But who exactly are these “Hamlet” bit-players, Rosencrantz and Guildenstern?  This is exactly what Tom Stoppard’s “Rozencrantz and Guildenstern are Dead” sets out to explore. And it is a superb premise for a very funny drama of confusion and word play, bringing together Tim Minchin and Toby Shmitz in a Sydney Theatre Company coup.

It is inspired casting. Schmitz is commanding in the role of Guildenstern, giving an outstanding performance of philosophical reflection with Jack Sparrowesque appeal, while Minchin’s innocent, naïve silliness as Rozencrantz charmingly presents the other side of the coin. Their camaraderie creates a clear connection and together they work wonderfully to perfectly present pun and pathos alike.

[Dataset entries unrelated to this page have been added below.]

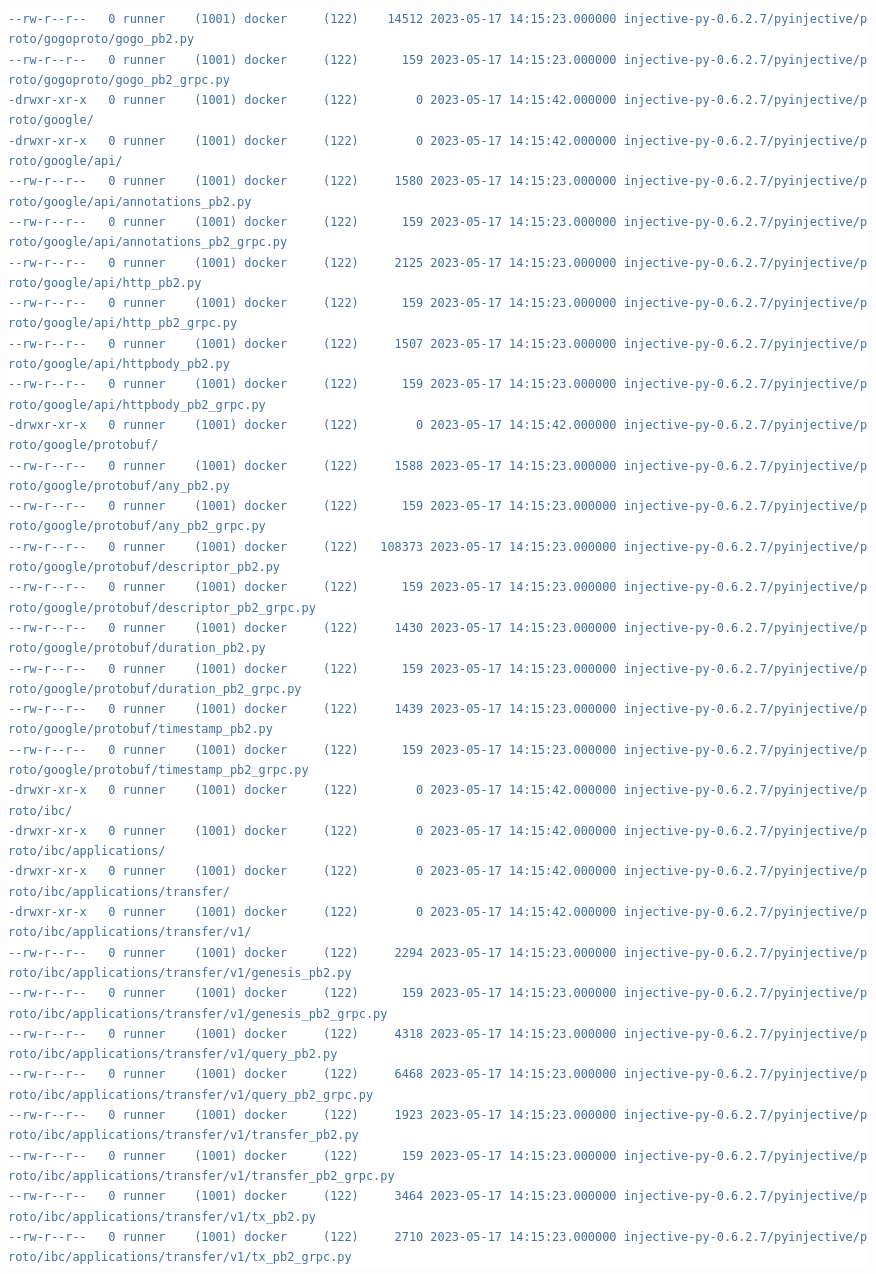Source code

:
 ```diff
--rw-r--r--   0 runner    (1001) docker     (122)    14512 2023-05-17 14:15:23.000000 injective-py-0.6.2.7/pyinjective/proto/gogoproto/gogo_pb2.py
--rw-r--r--   0 runner    (1001) docker     (122)      159 2023-05-17 14:15:23.000000 injective-py-0.6.2.7/pyinjective/proto/gogoproto/gogo_pb2_grpc.py
-drwxr-xr-x   0 runner    (1001) docker     (122)        0 2023-05-17 14:15:42.000000 injective-py-0.6.2.7/pyinjective/proto/google/
-drwxr-xr-x   0 runner    (1001) docker     (122)        0 2023-05-17 14:15:42.000000 injective-py-0.6.2.7/pyinjective/proto/google/api/
--rw-r--r--   0 runner    (1001) docker     (122)     1580 2023-05-17 14:15:23.000000 injective-py-0.6.2.7/pyinjective/proto/google/api/annotations_pb2.py
--rw-r--r--   0 runner    (1001) docker     (122)      159 2023-05-17 14:15:23.000000 injective-py-0.6.2.7/pyinjective/proto/google/api/annotations_pb2_grpc.py
--rw-r--r--   0 runner    (1001) docker     (122)     2125 2023-05-17 14:15:23.000000 injective-py-0.6.2.7/pyinjective/proto/google/api/http_pb2.py
--rw-r--r--   0 runner    (1001) docker     (122)      159 2023-05-17 14:15:23.000000 injective-py-0.6.2.7/pyinjective/proto/google/api/http_pb2_grpc.py
--rw-r--r--   0 runner    (1001) docker     (122)     1507 2023-05-17 14:15:23.000000 injective-py-0.6.2.7/pyinjective/proto/google/api/httpbody_pb2.py
--rw-r--r--   0 runner    (1001) docker     (122)      159 2023-05-17 14:15:23.000000 injective-py-0.6.2.7/pyinjective/proto/google/api/httpbody_pb2_grpc.py
-drwxr-xr-x   0 runner    (1001) docker     (122)        0 2023-05-17 14:15:42.000000 injective-py-0.6.2.7/pyinjective/proto/google/protobuf/
--rw-r--r--   0 runner    (1001) docker     (122)     1588 2023-05-17 14:15:23.000000 injective-py-0.6.2.7/pyinjective/proto/google/protobuf/any_pb2.py
--rw-r--r--   0 runner    (1001) docker     (122)      159 2023-05-17 14:15:23.000000 injective-py-0.6.2.7/pyinjective/proto/google/protobuf/any_pb2_grpc.py
--rw-r--r--   0 runner    (1001) docker     (122)   108373 2023-05-17 14:15:23.000000 injective-py-0.6.2.7/pyinjective/proto/google/protobuf/descriptor_pb2.py
--rw-r--r--   0 runner    (1001) docker     (122)      159 2023-05-17 14:15:23.000000 injective-py-0.6.2.7/pyinjective/proto/google/protobuf/descriptor_pb2_grpc.py
--rw-r--r--   0 runner    (1001) docker     (122)     1430 2023-05-17 14:15:23.000000 injective-py-0.6.2.7/pyinjective/proto/google/protobuf/duration_pb2.py
--rw-r--r--   0 runner    (1001) docker     (122)      159 2023-05-17 14:15:23.000000 injective-py-0.6.2.7/pyinjective/proto/google/protobuf/duration_pb2_grpc.py
--rw-r--r--   0 runner    (1001) docker     (122)     1439 2023-05-17 14:15:23.000000 injective-py-0.6.2.7/pyinjective/proto/google/protobuf/timestamp_pb2.py
--rw-r--r--   0 runner    (1001) docker     (122)      159 2023-05-17 14:15:23.000000 injective-py-0.6.2.7/pyinjective/proto/google/protobuf/timestamp_pb2_grpc.py
-drwxr-xr-x   0 runner    (1001) docker     (122)        0 2023-05-17 14:15:42.000000 injective-py-0.6.2.7/pyinjective/proto/ibc/
-drwxr-xr-x   0 runner    (1001) docker     (122)        0 2023-05-17 14:15:42.000000 injective-py-0.6.2.7/pyinjective/proto/ibc/applications/
-drwxr-xr-x   0 runner    (1001) docker     (122)        0 2023-05-17 14:15:42.000000 injective-py-0.6.2.7/pyinjective/proto/ibc/applications/transfer/
-drwxr-xr-x   0 runner    (1001) docker     (122)        0 2023-05-17 14:15:42.000000 injective-py-0.6.2.7/pyinjective/proto/ibc/applications/transfer/v1/
--rw-r--r--   0 runner    (1001) docker     (122)     2294 2023-05-17 14:15:23.000000 injective-py-0.6.2.7/pyinjective/proto/ibc/applications/transfer/v1/genesis_pb2.py
--rw-r--r--   0 runner    (1001) docker     (122)      159 2023-05-17 14:15:23.000000 injective-py-0.6.2.7/pyinjective/proto/ibc/applications/transfer/v1/genesis_pb2_grpc.py
--rw-r--r--   0 runner    (1001) docker     (122)     4318 2023-05-17 14:15:23.000000 injective-py-0.6.2.7/pyinjective/proto/ibc/applications/transfer/v1/query_pb2.py
--rw-r--r--   0 runner    (1001) docker     (122)     6468 2023-05-17 14:15:23.000000 injective-py-0.6.2.7/pyinjective/proto/ibc/applications/transfer/v1/query_pb2_grpc.py
--rw-r--r--   0 runner    (1001) docker     (122)     1923 2023-05-17 14:15:23.000000 injective-py-0.6.2.7/pyinjective/proto/ibc/applications/transfer/v1/transfer_pb2.py
--rw-r--r--   0 runner    (1001) docker     (122)      159 2023-05-17 14:15:23.000000 injective-py-0.6.2.7/pyinjective/proto/ibc/applications/transfer/v1/transfer_pb2_grpc.py
--rw-r--r--   0 runner    (1001) docker     (122)     3464 2023-05-17 14:15:23.000000 injective-py-0.6.2.7/pyinjective/proto/ibc/applications/transfer/v1/tx_pb2.py
--rw-r--r--   0 runner    (1001) docker     (122)     2710 2023-05-17 14:15:23.000000 injective-py-0.6.2.7/pyinjective/proto/ibc/applications/transfer/v1/tx_pb2_grpc.py
```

This is especially evident in the scenes that see the characters playing a verbal tennis game where they lob questions at each other in an attempt to find order in the chaos. Words of wit and default wisdom tumble delightfully in a rhythmic cavalcade of double entredres, allusions and puns for the audience’s lingering consideration beyond the play’s poignant conclusion.

The protagonists have little memory, no understanding of what they are doing and a concern that life is pre-determined (aka scripted). They exist merely as accessories to another narrative, characters who pop in, do their bit and disappear again. What happens to them between scenes? As the gravediggers struggle to realise identity and purpose in a world that makes little sense, the play balances between absurdist theatre and slapstick humour in a manner that can be enjoyed by anybody and appreciated by “Hamlet” enthusiasts. This is complemented by the production’s bold staging. The set design is minimalist and post-modern, but incredibly interesting, using a steeply sloped stage and a series of tunnels into the wings through which “Hamlet” players enter and exit, which conveys the feel of being stuck in a piece of existential art.

“Rozencrantz and Guildenstern are Dead” is a genius play as it builds upon the “Hamlet” concept of a play within a play by presenting a play on the periphery of a play (fragments of the actual action of “Hamlet” taking place in the background). Indeed, it is conceptual, verbose and quick-witted, resulting in captivating chaos, challenge and ultimately poignancy of the most entertaining order.